Would you consider manufacturing in China or UK itself?
We will start with a single location. The level of manufacturing to ramp up and location is yet to be determined, but it's probably going to be in the UK or EU initially. However, there are many options to grow the company and deliver on our strategy for global growth and meeting the needs of each local market. We respect India as a single market on its own that has unique needs and also it is building a supply chain. It's only prudent to consider our role in that and support India and its electrification journey with a locally made products but that’s something that we'll consider at some point in the future.
What if the charger gets stolen?
The device itself is essentially a dumb one. It has a SIM card in it, but it can only be operated through a mobile app.

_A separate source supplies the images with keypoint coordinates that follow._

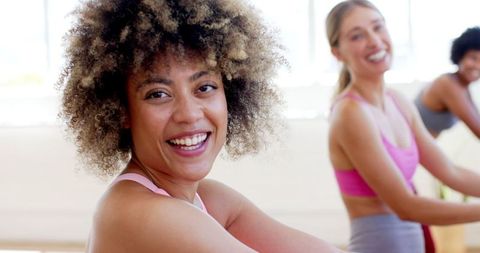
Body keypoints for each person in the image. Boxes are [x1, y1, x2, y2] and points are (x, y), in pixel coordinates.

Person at [58, 0, 343, 252]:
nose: (189, 114)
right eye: (158, 94)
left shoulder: (210, 199)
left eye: (205, 87)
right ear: (121, 111)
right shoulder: (141, 213)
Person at [325, 1, 480, 253]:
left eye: (378, 28)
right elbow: (406, 206)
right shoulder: (350, 114)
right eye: (357, 36)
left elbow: (451, 172)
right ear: (337, 52)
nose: (374, 41)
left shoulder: (398, 101)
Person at [415, 27, 480, 138]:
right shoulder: (447, 84)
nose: (478, 66)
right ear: (460, 56)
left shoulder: (463, 87)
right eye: (473, 58)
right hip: (401, 148)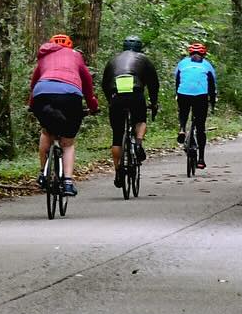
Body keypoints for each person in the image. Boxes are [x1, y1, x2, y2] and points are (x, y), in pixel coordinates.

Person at [27, 33, 98, 197]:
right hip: (70, 95)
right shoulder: (75, 55)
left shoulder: (44, 56)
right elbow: (86, 80)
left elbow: (34, 82)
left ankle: (43, 174)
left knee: (46, 131)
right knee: (67, 143)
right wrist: (92, 105)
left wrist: (33, 105)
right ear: (70, 45)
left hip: (42, 93)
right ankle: (67, 182)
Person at [101, 35, 160, 188]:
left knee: (117, 136)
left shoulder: (113, 60)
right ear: (140, 48)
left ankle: (118, 172)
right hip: (136, 94)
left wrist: (110, 101)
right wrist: (153, 103)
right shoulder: (144, 59)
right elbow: (154, 84)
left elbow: (104, 84)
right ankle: (138, 144)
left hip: (116, 96)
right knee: (140, 121)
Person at [174, 43, 216, 168]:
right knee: (200, 128)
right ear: (204, 54)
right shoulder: (207, 65)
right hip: (201, 96)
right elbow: (212, 86)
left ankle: (182, 128)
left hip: (183, 94)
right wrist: (212, 103)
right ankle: (201, 159)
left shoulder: (182, 63)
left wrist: (177, 93)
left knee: (183, 111)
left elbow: (177, 79)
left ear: (190, 53)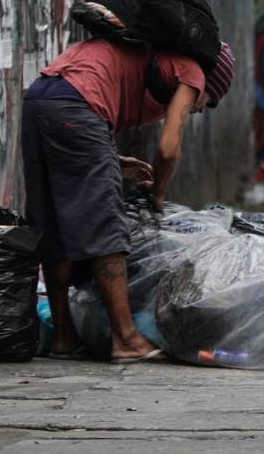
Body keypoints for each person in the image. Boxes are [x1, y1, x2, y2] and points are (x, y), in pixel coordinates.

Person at [22, 38, 236, 363]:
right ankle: (125, 338)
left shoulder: (147, 57)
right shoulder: (191, 71)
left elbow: (81, 109)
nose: (198, 107)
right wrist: (159, 193)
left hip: (40, 98)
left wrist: (113, 160)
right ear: (209, 82)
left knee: (53, 219)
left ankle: (64, 336)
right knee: (107, 224)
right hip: (77, 103)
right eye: (207, 101)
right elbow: (168, 148)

It can't operate unless you have the authentication on the phone to be able to do that. When you plug it into the vehicle, the charger is locked, so you can't actually disconnect it. It's locked between the two, so you know you've got a physical tether. But more importantly, there's several steps via the app. The Go has a motion sensor and an alarm.
It will notify you on the phone, but it will also go off if somebody moves it. In addition, there is geo-fence option on the app that enables one to disable it remotely. Only when it is fully disabled can one re-enable it. It also has a tracker that one can see real-time on the map. If it gets stolen, it can be tracked and recovered. Finally, it also has a secondary mechanical tether that the side grab handles. This allows you to tether it to a physical object such as wheel or a pole, etc. We don't think it's necessary because it's going to be tethered with the cable and it has all of the other features we've talked about. But if people want extra precaution, then they have can use the side handle as the tether Point, which is a structural part of the unit and therefore can't be broken or snapped off.